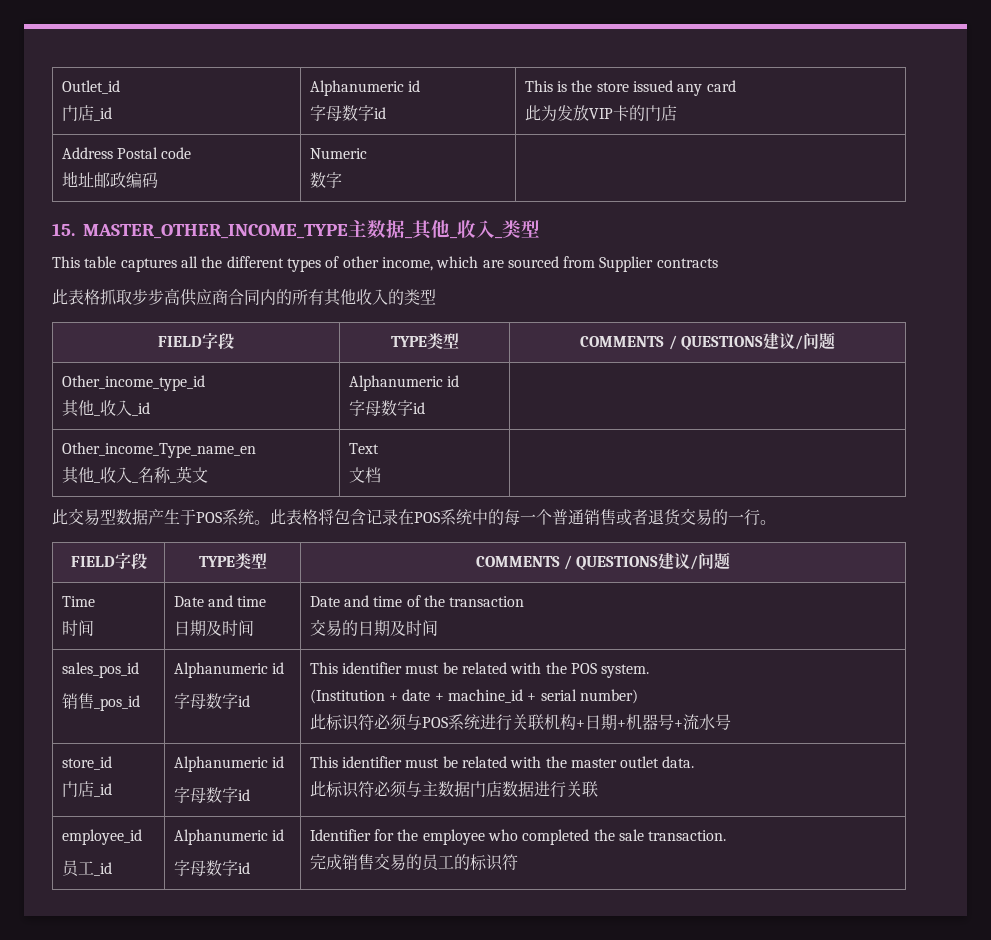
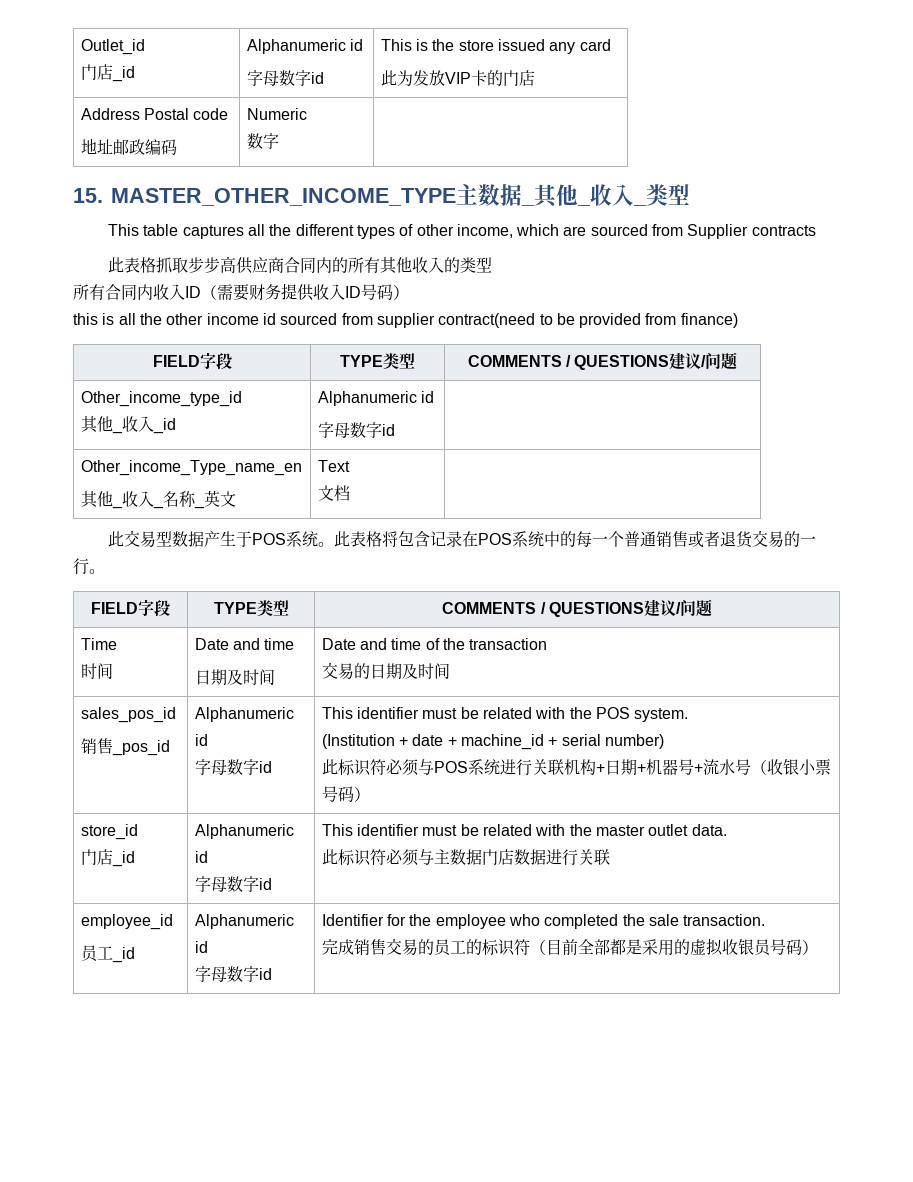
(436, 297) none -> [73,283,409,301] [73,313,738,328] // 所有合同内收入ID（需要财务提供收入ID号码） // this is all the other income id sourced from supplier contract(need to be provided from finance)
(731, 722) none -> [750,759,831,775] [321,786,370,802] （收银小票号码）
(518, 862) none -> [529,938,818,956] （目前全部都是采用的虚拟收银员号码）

□ □ □

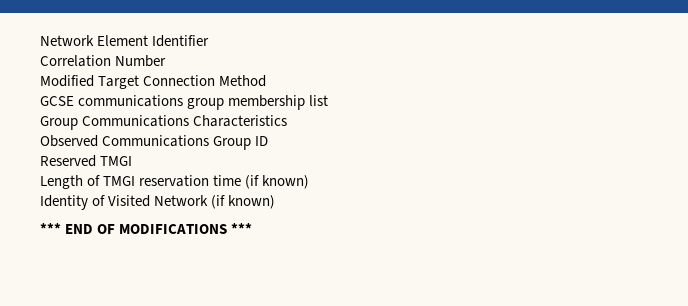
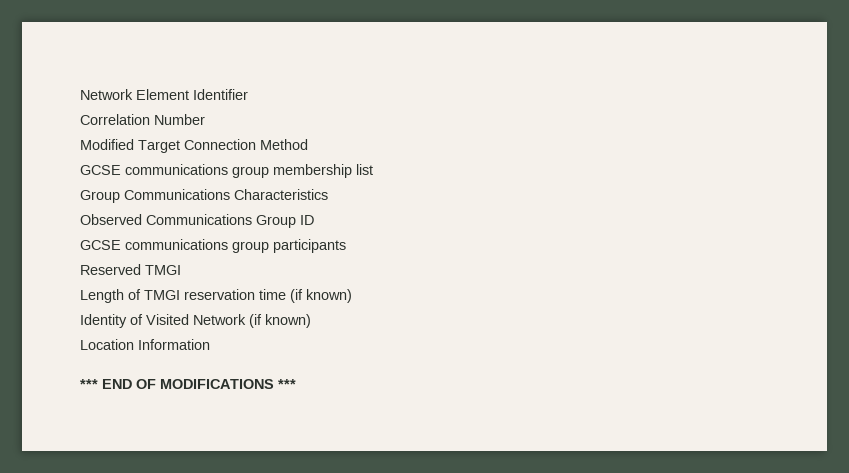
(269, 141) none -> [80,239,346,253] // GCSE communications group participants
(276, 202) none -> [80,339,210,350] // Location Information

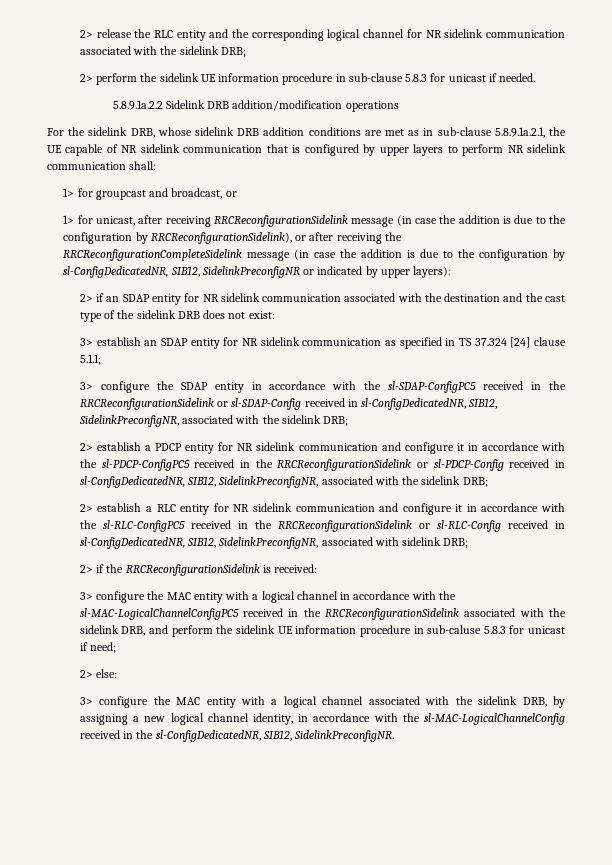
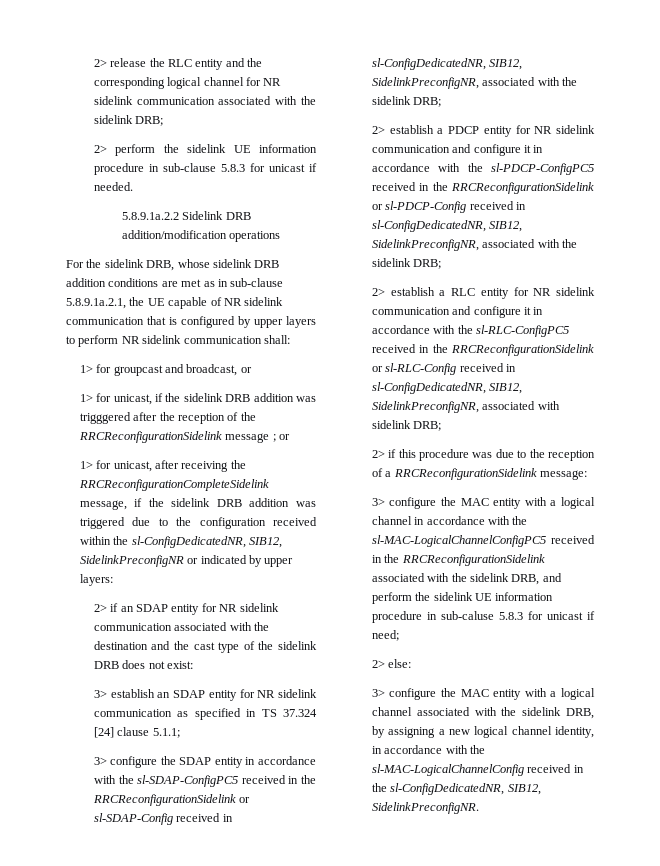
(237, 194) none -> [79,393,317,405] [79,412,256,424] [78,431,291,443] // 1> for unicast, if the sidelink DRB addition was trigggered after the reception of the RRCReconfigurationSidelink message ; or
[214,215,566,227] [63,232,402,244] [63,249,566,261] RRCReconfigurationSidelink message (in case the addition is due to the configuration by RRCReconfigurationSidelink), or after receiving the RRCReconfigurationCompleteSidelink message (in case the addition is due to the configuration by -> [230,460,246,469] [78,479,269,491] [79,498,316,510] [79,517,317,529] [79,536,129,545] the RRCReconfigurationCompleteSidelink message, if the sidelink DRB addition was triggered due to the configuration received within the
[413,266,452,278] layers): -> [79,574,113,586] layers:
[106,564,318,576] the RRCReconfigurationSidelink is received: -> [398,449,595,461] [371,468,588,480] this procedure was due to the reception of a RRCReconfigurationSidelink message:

□ □ □

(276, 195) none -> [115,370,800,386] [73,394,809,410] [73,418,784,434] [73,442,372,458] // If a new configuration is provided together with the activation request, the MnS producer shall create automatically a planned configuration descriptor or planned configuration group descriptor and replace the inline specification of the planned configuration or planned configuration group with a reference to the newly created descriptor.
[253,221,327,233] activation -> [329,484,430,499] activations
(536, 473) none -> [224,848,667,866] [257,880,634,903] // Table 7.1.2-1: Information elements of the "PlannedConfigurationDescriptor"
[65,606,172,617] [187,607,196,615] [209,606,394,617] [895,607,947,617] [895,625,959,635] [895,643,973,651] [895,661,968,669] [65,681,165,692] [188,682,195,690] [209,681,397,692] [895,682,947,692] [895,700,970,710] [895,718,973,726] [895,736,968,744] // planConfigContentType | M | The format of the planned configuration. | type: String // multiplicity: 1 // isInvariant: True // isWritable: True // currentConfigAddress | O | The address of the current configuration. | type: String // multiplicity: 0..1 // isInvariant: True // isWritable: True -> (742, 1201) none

□ □ □

Only the lines from the one containing "[214,215,566,227] [63,232,402,244] [63,249,566,261]" through the one containing "[106,564,318,576] the RRCReconfigurationSidelink" are to be retyped, both boundary lines included, with no other material.

[214,215,566,227] [63,232,402,244] [63,249,566,261] RRCReconfigurationSidelink message (in case the addition is due to the configuration by RRCReconfigurationSidelink), or after receiving the RRCReconfigurationCompleteSidelink message (in case the addition is due to the configuration by -> [230,460,246,469] [78,479,269,491] [79,498,316,510] [79,517,317,529] [79,536,129,545] the RRCReconfigurationCompleteSidelink message, if the sidelink DRB addition was triggered due to the configuration received within the
[413,266,452,278] layers): -> [79,574,113,586] layers:
[106,564,318,576] the RRCReconfigurationSidelink is received: -> [398,449,595,461] [371,468,588,480] this procedure was due to the reception of a RRCReconfigurationSidelink message:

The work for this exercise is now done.